Transcribed page contents:
---*---

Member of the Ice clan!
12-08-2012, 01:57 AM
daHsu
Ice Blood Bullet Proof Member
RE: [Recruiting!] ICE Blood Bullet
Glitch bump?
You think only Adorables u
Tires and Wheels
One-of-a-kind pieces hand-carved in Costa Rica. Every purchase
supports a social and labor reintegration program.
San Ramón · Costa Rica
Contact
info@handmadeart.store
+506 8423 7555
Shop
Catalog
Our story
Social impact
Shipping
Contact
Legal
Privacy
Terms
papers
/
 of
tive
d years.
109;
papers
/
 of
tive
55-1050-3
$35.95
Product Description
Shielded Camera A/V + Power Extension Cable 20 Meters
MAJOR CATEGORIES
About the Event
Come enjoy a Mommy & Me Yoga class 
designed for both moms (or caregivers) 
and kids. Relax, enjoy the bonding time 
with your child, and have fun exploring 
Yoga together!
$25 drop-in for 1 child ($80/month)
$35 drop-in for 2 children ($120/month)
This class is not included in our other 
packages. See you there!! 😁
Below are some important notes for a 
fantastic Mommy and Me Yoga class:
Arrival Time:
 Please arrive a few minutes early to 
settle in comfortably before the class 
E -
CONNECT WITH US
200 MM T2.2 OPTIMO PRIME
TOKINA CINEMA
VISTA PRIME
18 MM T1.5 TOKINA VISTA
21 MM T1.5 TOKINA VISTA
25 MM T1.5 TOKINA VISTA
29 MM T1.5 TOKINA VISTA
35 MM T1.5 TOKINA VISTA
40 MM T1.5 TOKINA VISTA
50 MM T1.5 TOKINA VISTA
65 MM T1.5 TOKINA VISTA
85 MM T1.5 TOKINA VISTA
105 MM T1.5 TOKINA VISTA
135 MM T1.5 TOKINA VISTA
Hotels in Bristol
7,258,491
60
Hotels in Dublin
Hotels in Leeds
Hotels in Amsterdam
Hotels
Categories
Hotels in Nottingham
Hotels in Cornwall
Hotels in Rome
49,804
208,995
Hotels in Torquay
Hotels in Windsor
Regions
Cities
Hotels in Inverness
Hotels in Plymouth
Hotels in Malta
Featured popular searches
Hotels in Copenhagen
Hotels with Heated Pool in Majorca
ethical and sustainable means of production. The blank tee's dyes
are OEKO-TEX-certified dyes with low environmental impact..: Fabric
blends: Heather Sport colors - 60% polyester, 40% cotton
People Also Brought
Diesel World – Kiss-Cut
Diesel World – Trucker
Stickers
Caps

---*---

GOAL OF THE EXERCISE:
Every record above is to be transcribed exactly as written.

RESPONSE BELOW:
Member of the Ice clan!
12-08-2012, 01:57 AM
daHsu
Ice Blood Bullet Proof Member
RE: [Recruiting!] ICE Blood Bullet
Glitch bump?
You think only Adorables u
Tires and Wheels
One-of-a-kind pieces hand-carved in Costa Rica. Every purchase
supports a social and labor reintegration program.
San Ramón · Costa Rica
Contact
info@handmadeart.store
+506 8423 7555
Shop
Catalog
Our story
Social impact
Shipping
Contact
Legal
Privacy
Terms
papers
/
 of
tive
d years.
109;
papers
/
 of
tive
55-1050-3
$35.95
Product Description
Shielded Camera A/V + Power Extension Cable 20 Meters
MAJOR CATEGORIES
About the Event
Come enjoy a Mommy & Me Yoga class 
designed for both moms (or caregivers) 
and kids. Relax, enjoy the bonding time 
with your child, and have fun exploring 
Yoga together!
$25 drop-in for 1 child ($80/month)
$35 drop-in for 2 children ($120/month)
This class is not included in our other 
packages. See you there!! 😁
Below are some important notes for a 
fantastic Mommy and Me Yoga class:
Arrival Time:
 Please arrive a few minutes early to 
settle in comfortably before the class 
E -
CONNECT WITH US
200 MM T2.2 OPTIMO PRIME
TOKINA CINEMA
VISTA PRIME
18 MM T1.5 TOKINA VISTA
21 MM T1.5 TOKINA VISTA
25 MM T1.5 TOKINA VISTA
29 MM T1.5 TOKINA VISTA
35 MM T1.5 TOKINA VISTA
40 MM T1.5 TOKINA VISTA
50 MM T1.5 TOKINA VISTA
65 MM T1.5 TOKINA VISTA
85 MM T1.5 TOKINA VISTA
105 MM T1.5 TOKINA VISTA
135 MM T1.5 TOKINA VISTA
Hotels in Bristol
7,258,491
60
Hotels in Dublin
Hotels in Leeds
Hotels in Amsterdam
Hotels
Categories
Hotels in Nottingham
Hotels in Cornwall
Hotels in Rome
49,804
208,995
Hotels in Torquay
Hotels in Windsor
Regions
Cities
Hotels in Inverness
Hotels in Plymouth
Hotels in Malta
Featured popular searches
Hotels in Copenhagen
Hotels with Heated Pool in Majorca
ethical and sustainable means of production. The blank tee's dyes
are OEKO-TEX-certified dyes with low environmental impact..: Fabric
blends: Heather Sport colors - 60% polyester, 40% cotton
People Also Brought
Diesel World – Kiss-Cut
Diesel World – Trucker
Stickers
Caps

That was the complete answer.